Pt 2 was originally written for my friends at the Northern Miner hence it’s not as sweary as my usual pieces. Which is a pity.

Strolling around PDAC in March, I ended up in the core shack, perusing all of the world class, upper quartile tier 1 discoveries guaranteed to become a mine one day. Tucked away at one end was Barrick’s giant Reko Diq porphyry project in western Pakistan. The photos of the parched Baluchistan desert took me back to 1997 when I spent a couple of months there, prospecting for similar systems along the Afghan border. A year later in 1998, I was involved in planning the second phase of drilling at Anglo American’s Zarshuran gold project in northern Iran and we sourced our drill rigs from Reko Diq, then owned by BHP.  The first Zarshuran drill program in 1996 was a slow grinding headache, (See Part 1 here) with only 7 holes completed in 3 months. We couldn’t come to any firm conclusions about the project, so we started planning a follow up program for the summer of 1998.
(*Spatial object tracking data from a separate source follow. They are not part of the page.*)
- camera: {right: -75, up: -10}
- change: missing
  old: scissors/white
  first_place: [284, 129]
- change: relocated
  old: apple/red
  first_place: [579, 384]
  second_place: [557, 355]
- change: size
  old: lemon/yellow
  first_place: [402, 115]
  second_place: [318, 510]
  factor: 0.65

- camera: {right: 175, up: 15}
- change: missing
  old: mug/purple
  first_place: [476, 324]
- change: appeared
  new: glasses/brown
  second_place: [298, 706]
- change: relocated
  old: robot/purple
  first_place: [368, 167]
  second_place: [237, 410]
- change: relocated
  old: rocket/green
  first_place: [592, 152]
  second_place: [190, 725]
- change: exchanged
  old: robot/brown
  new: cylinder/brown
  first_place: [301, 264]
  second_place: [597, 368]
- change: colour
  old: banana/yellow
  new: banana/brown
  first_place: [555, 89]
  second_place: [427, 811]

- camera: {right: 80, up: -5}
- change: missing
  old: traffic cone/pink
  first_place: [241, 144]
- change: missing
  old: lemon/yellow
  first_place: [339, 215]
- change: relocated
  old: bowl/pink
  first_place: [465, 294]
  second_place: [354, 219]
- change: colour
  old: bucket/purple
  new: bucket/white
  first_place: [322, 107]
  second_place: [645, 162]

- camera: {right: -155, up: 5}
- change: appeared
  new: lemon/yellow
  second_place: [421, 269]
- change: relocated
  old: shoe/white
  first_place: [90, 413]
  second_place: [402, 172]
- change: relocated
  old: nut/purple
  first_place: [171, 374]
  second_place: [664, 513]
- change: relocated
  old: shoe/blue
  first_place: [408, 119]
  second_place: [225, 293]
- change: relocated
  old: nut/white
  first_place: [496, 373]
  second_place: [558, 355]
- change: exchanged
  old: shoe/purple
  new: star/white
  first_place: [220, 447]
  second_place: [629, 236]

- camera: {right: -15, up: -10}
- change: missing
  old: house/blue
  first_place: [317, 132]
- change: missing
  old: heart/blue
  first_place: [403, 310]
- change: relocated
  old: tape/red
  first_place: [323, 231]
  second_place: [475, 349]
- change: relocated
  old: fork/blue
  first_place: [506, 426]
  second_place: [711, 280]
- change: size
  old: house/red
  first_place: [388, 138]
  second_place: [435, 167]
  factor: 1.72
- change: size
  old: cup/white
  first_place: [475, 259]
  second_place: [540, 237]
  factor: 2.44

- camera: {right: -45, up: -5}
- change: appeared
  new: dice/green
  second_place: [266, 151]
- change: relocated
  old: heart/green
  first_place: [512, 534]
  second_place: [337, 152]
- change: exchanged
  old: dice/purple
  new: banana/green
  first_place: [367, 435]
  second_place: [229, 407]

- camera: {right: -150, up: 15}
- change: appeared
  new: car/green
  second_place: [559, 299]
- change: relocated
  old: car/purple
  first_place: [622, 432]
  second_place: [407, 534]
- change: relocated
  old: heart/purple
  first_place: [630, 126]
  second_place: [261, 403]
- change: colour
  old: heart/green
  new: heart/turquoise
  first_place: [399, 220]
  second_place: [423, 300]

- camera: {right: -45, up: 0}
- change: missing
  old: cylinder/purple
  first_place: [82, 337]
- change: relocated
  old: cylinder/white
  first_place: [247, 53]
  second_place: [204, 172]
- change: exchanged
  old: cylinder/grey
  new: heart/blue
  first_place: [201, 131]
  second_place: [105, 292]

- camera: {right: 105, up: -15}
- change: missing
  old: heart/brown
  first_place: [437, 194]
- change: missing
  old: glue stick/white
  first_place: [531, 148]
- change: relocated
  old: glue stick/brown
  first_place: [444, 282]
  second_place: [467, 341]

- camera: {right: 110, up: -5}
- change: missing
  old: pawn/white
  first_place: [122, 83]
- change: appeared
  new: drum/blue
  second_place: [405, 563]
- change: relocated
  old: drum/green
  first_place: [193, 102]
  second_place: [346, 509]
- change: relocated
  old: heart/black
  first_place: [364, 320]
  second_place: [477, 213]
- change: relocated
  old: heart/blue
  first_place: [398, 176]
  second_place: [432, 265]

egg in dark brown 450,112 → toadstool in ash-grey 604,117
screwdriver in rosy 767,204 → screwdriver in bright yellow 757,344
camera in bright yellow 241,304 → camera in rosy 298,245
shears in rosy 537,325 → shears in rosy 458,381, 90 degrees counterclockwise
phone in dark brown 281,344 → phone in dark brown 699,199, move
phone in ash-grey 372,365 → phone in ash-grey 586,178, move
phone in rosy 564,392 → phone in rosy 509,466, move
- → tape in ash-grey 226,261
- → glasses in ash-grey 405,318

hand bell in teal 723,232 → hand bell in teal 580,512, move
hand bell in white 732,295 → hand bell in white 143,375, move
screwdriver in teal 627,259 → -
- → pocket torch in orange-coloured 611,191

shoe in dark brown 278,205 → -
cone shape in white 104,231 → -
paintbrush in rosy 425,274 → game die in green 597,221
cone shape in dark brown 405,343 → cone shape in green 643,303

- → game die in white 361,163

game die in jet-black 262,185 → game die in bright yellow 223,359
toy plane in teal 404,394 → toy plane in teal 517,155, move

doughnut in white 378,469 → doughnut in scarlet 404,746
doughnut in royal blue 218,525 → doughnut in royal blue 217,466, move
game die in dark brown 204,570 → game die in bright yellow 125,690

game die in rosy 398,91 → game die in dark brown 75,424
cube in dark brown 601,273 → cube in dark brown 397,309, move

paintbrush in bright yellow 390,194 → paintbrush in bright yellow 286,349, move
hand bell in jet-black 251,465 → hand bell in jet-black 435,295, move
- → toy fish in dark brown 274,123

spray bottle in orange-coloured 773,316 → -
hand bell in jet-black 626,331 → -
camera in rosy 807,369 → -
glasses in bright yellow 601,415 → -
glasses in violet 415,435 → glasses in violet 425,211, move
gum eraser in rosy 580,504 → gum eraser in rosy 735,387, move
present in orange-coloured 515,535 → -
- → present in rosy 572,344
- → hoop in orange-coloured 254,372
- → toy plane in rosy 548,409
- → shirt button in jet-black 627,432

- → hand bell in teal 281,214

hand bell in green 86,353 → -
Drill rigs making little drill rigs.

We’d learned some tough lessons in Phase 1, and this time around we were going to be smarter. No more Iranian contractors. We’d use a modern, western-owned, truck mounted top-drive rig with 1,500ft capacity to drill the project. Hopefully we’d get to a technical go-no-go decision ahead of the complex legal work needed for a major mining investment in Iran. But multipurpose rigs didn’t exist in Iran, so we needed to find a western drill company ballsy enough to send one -along with experienced drillers- to Iran. Luckily, an Australian drill company -I’ll call them OzCo- had a suitable rig across the border in Pakistan at Reko Diq. The rig had finished its contract and OzCo wanted it earning revenue rather than sitting idle. OzCo’s drillers in Pakistan serviced the rig, stuck the rods and assorted widgets into shipping containers, loaded them onto flat beds and got ready to mobilise into Iran. All we had to do was drive it across the border at Taftan, fill in a few Iranian customs forms, and then drive it 1,900km cross country to northern Iran. Simple.